L'Oublié

Toute histoire commence un jour, quelque part. Pourtant, sous ces cieux d'un noir etincellant, où se noient silencieusement les myriades d'astres immaculés, un homme anonyme marche, seul. Il semble provenir de loin, chaque pas l'éloignant de ses origines, le plongeant dans un fugace instant présent pour le conduire vers un futur incertain. L'homme était en haillons, ses cheveux hirsutes luttaient contre le vent, froid et impitoyable, cruel et sauvage. Ses lèvres étaient mortes, sa gorge sèche, son estomac noué, sa tête en feu et son corps faible et fébrile. Ses pieds nus étaient squelettiques, des entailles dansaient sur ses genoux, et les muscles de ses mollets étaient secoués de vibrations, mûs par l'effort excessif qu'on leur imposait.

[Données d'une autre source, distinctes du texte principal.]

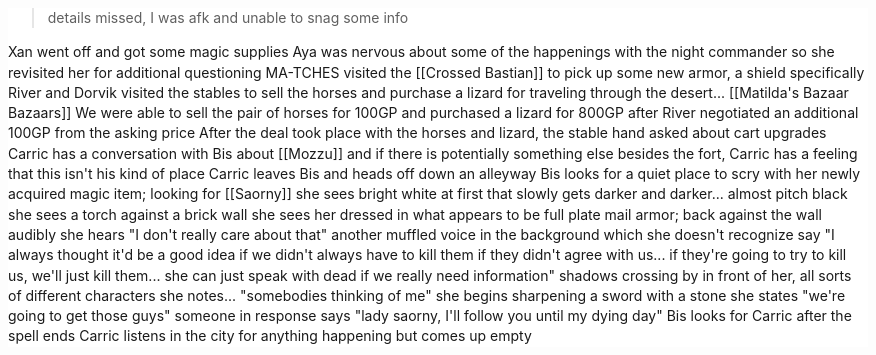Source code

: > details missed, I was afk and unable to snag some info

Xan went off and got some magic supplies
Aya was nervous about some of the happenings with the night commander so she revisited her for additional questioning
MA-TCHES visited the [[Crossed Bastian]] to pick up some new armor, a shield specifically
River and Dorvik visited the stables to sell the horses and purchase a lizard for traveling through the desert... [[Matilda's Bazaar Bazaars]]
We were able to sell the pair of horses for 100GP and purchased a lizard for 800GP after River negotiated an additional 100GP from the asking price
After the deal took place with the horses and lizard, the stable hand asked about cart upgrades
Carric has a conversation with Bis about [[Mozzu]] and if there is potentially something else besides the fort, Carric has a feeling that this isn't his kind of place
Carric leaves Bis and heads off down an alleyway 
Bis looks for a quiet place to scry with her newly acquired magic item; looking for [[Saorny]]
	she sees bright white at first that slowly gets darker and darker... almost pitch black
	she sees a torch against a brick wall
	she sees her dressed in what appears to be full plate mail armor; back against the wall
	audibly she hears "I don't really care about that" 
	another muffled voice in the background which she doesn't recognize say "I always thought it'd be a good idea if we didn't always have to kill them if they didn't agree with us... if they're going to try to kill us, we'll just kill them... she can just speak with dead if we really need information"
	shadows crossing by in front of her, all sorts of different characters
	she notes... "somebodies thinking of me"
	she begins sharpening a sword with a stone
	she states "we're going to get those guys"
	someone in response says "lady saorny, I'll follow you until my dying day"
Bis looks for Carric after the spell ends
Carric listens in the city for anything happening but comes up empty
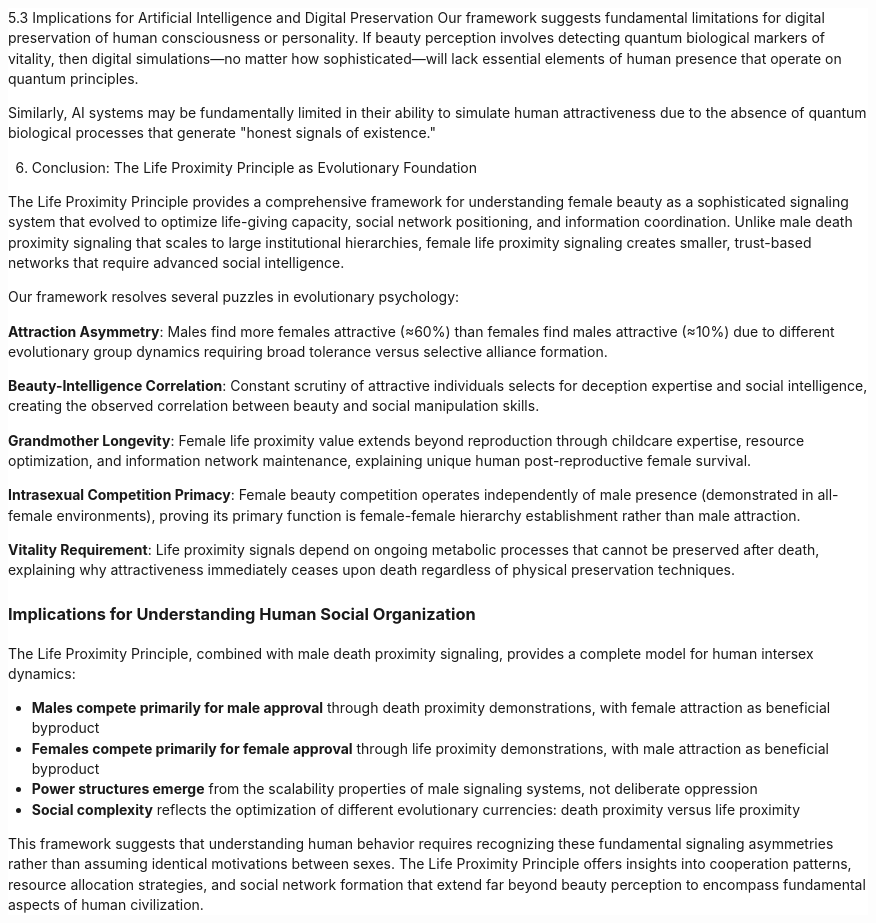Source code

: 5.3 Implications for Artificial Intelligence and Digital Preservation
Our framework suggests fundamental limitations for digital preservation of human consciousness or personality. If beauty perception involves detecting quantum biological markers of vitality, then digital simulations—no matter how sophisticated—will lack essential elements of human presence that operate on quantum principles.

Similarly, AI systems may be fundamentally limited in their ability to simulate human attractiveness due to the absence of quantum biological processes that generate "honest signals of existence."

6. Conclusion: The Life Proximity Principle as Evolutionary Foundation

The Life Proximity Principle provides a comprehensive framework for understanding female beauty as a sophisticated signaling system that evolved to optimize life-giving capacity, social network positioning, and information coordination. Unlike male death proximity signaling that scales to large institutional hierarchies, female life proximity signaling creates smaller, trust-based networks that require advanced social intelligence.

Our framework resolves several puzzles in evolutionary psychology:

**Attraction Asymmetry**: Males find more females attractive (≈60%) than females find males attractive (≈10%) due to different evolutionary group dynamics requiring broad tolerance versus selective alliance formation.

**Beauty-Intelligence Correlation**: Constant scrutiny of attractive individuals selects for deception expertise and social intelligence, creating the observed correlation between beauty and social manipulation skills.

**Grandmother Longevity**: Female life proximity value extends beyond reproduction through childcare expertise, resource optimization, and information network maintenance, explaining unique human post-reproductive female survival.

**Intrasexual Competition Primacy**: Female beauty competition operates independently of male presence (demonstrated in all-female environments), proving its primary function is female-female hierarchy establishment rather than male attraction.

**Vitality Requirement**: Life proximity signals depend on ongoing metabolic processes that cannot be preserved after death, explaining why attractiveness immediately ceases upon death regardless of physical preservation techniques.

### Implications for Understanding Human Social Organization

The Life Proximity Principle, combined with male death proximity signaling, provides a complete model for human intersex dynamics:

- **Males compete primarily for male approval** through death proximity demonstrations, with female attraction as beneficial byproduct
- **Females compete primarily for female approval** through life proximity demonstrations, with male attraction as beneficial byproduct  
- **Power structures emerge** from the scalability properties of male signaling systems, not deliberate oppression
- **Social complexity** reflects the optimization of different evolutionary currencies: death proximity versus life proximity

This framework suggests that understanding human behavior requires recognizing these fundamental signaling asymmetries rather than assuming identical motivations between sexes. The Life Proximity Principle offers insights into cooperation patterns, resource allocation strategies, and social network formation that extend far beyond beauty perception to encompass fundamental aspects of human civilization.
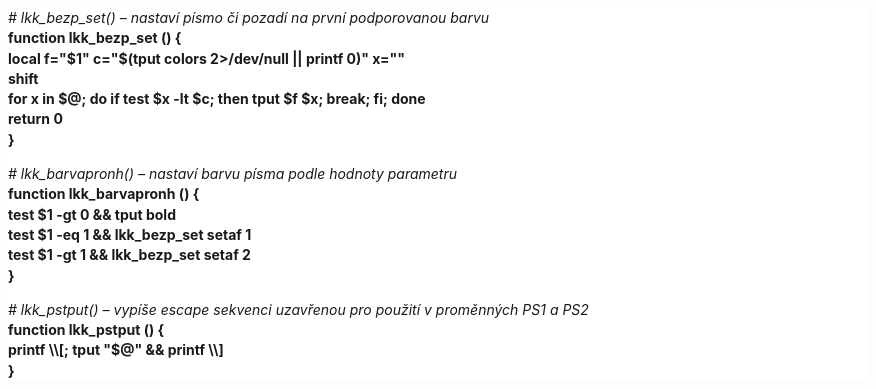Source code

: *# lkk\_bezp\_set() – nastaví písmo či pozadí na první podporovanou barvu*<br>
**function lkk\_bezp\_set () \{**<br>
<odsadit1>**local f="$1" c="$(tput colors 2&gt;/dev/null \|\| printf 0)" x=""**<br>
<odsadit1>**shift**<br>
<odsadit1>**for x in $@; do if test $x -lt $c; then tput $f $x; break; fi; done**<br>
<odsadit1>**return 0**<br>
**\}**

*# lkk\_barvapronh() – nastaví barvu písma podle hodnoty parametru*<br>
**function lkk\_barvapronh () \{**<br>
<odsadit1>**test $1 -gt 0 &amp;&amp; tput bold**<br>
<odsadit1>**test $1 -eq 1 &amp;&amp; lkk\_bezp\_set setaf 1**<br>
<odsadit1>**test $1 -gt 1 &amp;&amp; lkk\_bezp\_set setaf 2**<br>
**\}**

*# lkk\_pstput() – vypíše escape sekvenci uzavřenou pro použití v proměnných PS1 a PS2*<br>
**function lkk\_pstput () \{**<br>
<odsadit1>**printf \\\\[; tput "$@" &amp;&amp; printf \\\\]**<br>
**\}**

Chaque brûlure, entaille, écorchure, à vif, brûle. Peut-être fuyait il un passé pénible, tourmenté d'interrogations sans réponses ? Ses yeux étaient rivés vers le sol, sans doute pour ne plus voir ce monde. Ce monde simple, beau, laid, niais, aberrant, souffrant et pénible, vil et fourbe, tendre mais buté. Halètement, suffocation, saignement et marche douloureuse, l'ombre à gauche, les ténèbres à droite, l'inconnu devant et le sang derrière. Telle est l'une des innombrables nuits de marche de l'Oublié sur la Terre Aride et Morte. Le voile de la nuit ne l'arrête pas car il le sait, chaque pas amoindri une distance qu'il sait courte, car l'éclat de l'aube, sa timide éclosion décèle toujours une lueur d'espoir dans les lendemains de notre vie.